The Cyber Crimes Tribunal was supposed to pronounce its verdict and sentence the two men last week, but at the very last moment the hearing was adjourned for a week. The new date is Thursday, September 14th.
Cynics might wonder whether the adjournment had something to do with the visit to Bangladesh by President Macron of France. He came to the country on Monday (a few days after the adjournment) to sign some commercial contracts and, apparently, to show his support for the Sheikh Hasina government. As DW points out, Macron made no mention of the calamitous state of human rights or democracy in Bangladesh. Not only that but Macron might well have been taking a swipe at the United States, which has been active in seeking to put democracy and human rights at the centre of its diplomacy on Bangladesh as the nation elections near.
"Based on democratic principles and the rule of law, in a region facing new imperialism, we want to propose a third way, with no intention to bully our partners or to lead them to an unsustainable scheme," Macron stated during his visit to Bangladesh. It is unclear who exactly Macron was pointing fingers at, but the word “bully” could well be meant to include the United States.
Jasmin Lorch, a Bangladesh expert at the Hamburg-based GIGA Institute for Asian Studies put it well: "The US has issued a visa ban for people who violate the electoral process and imposed sanctions on the paramilitary RAB while human rights groups have long been criticizing severe human rights violations committed by the Bangladeshi security forces. In this context, Macron is offering the government a 'third way' and is promising to deepen political and economic ties between Bangladesh and France. It's a gift for the Hasina government, which can use Macron's visit to convey the message that it still has partners in the West despite US pressure and sanctions."

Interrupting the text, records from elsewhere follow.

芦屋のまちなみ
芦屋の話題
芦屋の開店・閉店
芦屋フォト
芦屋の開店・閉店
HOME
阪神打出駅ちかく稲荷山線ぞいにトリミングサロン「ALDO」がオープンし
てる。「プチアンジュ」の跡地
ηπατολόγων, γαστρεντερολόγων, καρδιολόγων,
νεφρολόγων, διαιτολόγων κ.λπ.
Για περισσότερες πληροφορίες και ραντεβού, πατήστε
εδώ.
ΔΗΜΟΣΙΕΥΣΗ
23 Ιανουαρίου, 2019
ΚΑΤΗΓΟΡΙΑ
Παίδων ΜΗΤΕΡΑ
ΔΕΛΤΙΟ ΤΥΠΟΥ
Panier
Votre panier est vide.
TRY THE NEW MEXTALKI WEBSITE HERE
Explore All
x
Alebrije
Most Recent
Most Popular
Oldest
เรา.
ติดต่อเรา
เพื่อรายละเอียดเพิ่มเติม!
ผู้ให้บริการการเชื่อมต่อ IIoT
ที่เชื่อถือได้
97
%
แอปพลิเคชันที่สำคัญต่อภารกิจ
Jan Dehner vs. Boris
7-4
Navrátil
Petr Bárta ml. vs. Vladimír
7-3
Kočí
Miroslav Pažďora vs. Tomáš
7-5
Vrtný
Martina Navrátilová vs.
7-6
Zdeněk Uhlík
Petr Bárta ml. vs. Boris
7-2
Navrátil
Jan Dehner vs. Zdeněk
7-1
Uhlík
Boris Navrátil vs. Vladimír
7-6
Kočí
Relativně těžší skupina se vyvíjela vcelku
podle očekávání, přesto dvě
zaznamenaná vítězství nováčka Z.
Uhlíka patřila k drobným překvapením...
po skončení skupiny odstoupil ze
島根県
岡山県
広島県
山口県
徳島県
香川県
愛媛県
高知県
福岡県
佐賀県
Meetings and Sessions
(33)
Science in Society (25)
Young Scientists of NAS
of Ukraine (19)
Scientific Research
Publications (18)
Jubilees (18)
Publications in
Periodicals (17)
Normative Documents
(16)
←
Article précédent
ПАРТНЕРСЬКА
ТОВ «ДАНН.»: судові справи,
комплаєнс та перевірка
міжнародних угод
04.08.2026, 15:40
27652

What does this have to do with the trial of the Khan and Elan?
Well, eleven months ago Khan was part of a delegation from the International Federation for Human Rights who met President Emmanuel Macron at the Élysée Palace, the official residence of the President of France. At that time, the French president tweeted the following:
“Thanks to the International Federation for Human Rights which for 100 years has been in all the fights. Today it is fighting, thanks to the action of these women and men committed against impunity at the risk of their lives. They know how to count on our support.”
It would certainly have been very embarrassing – both for the French and Bangladesh governments – had the court convicted and imprisoned Khan a few days before Macron, who clearly had no intention of raising the issue of human rights with Sheikh Hasina, arrived in Bangladesh. Perhaps it was to avoid this embarrassment that the government got the court to adjourn the hearing?
It is also notable that it was just in 2018 when at the United Nations Human Rights Council, the Franch government called on the Bangladesh government to "guarantee the security of human rights defenders", stop, and hold to account those responsible, for "extrajudicial executions and enforced disappearances" and "guarantee freedom of expression"
Khan and Elan run the human rights organisation, Odhikar (they are "human rights defenders") responsible for a human rights rights reports (they are exercising their "freedom of expression") which highlighted alleged state killings (they are seeking to hold those to account for "extra judicial killings").
Where is France now?
It certainly does not seem likely that these two human rights activists can “count on” Macron’s support in the future, something he promised only 11 months ago. Lets hope other countries have a little bit more human rights backbone.●
Correction: An earlier version of the article said that the two men faced between seven to fourteen years imprisonment. This was the penalty at the time the case was originally filed, but was since amended.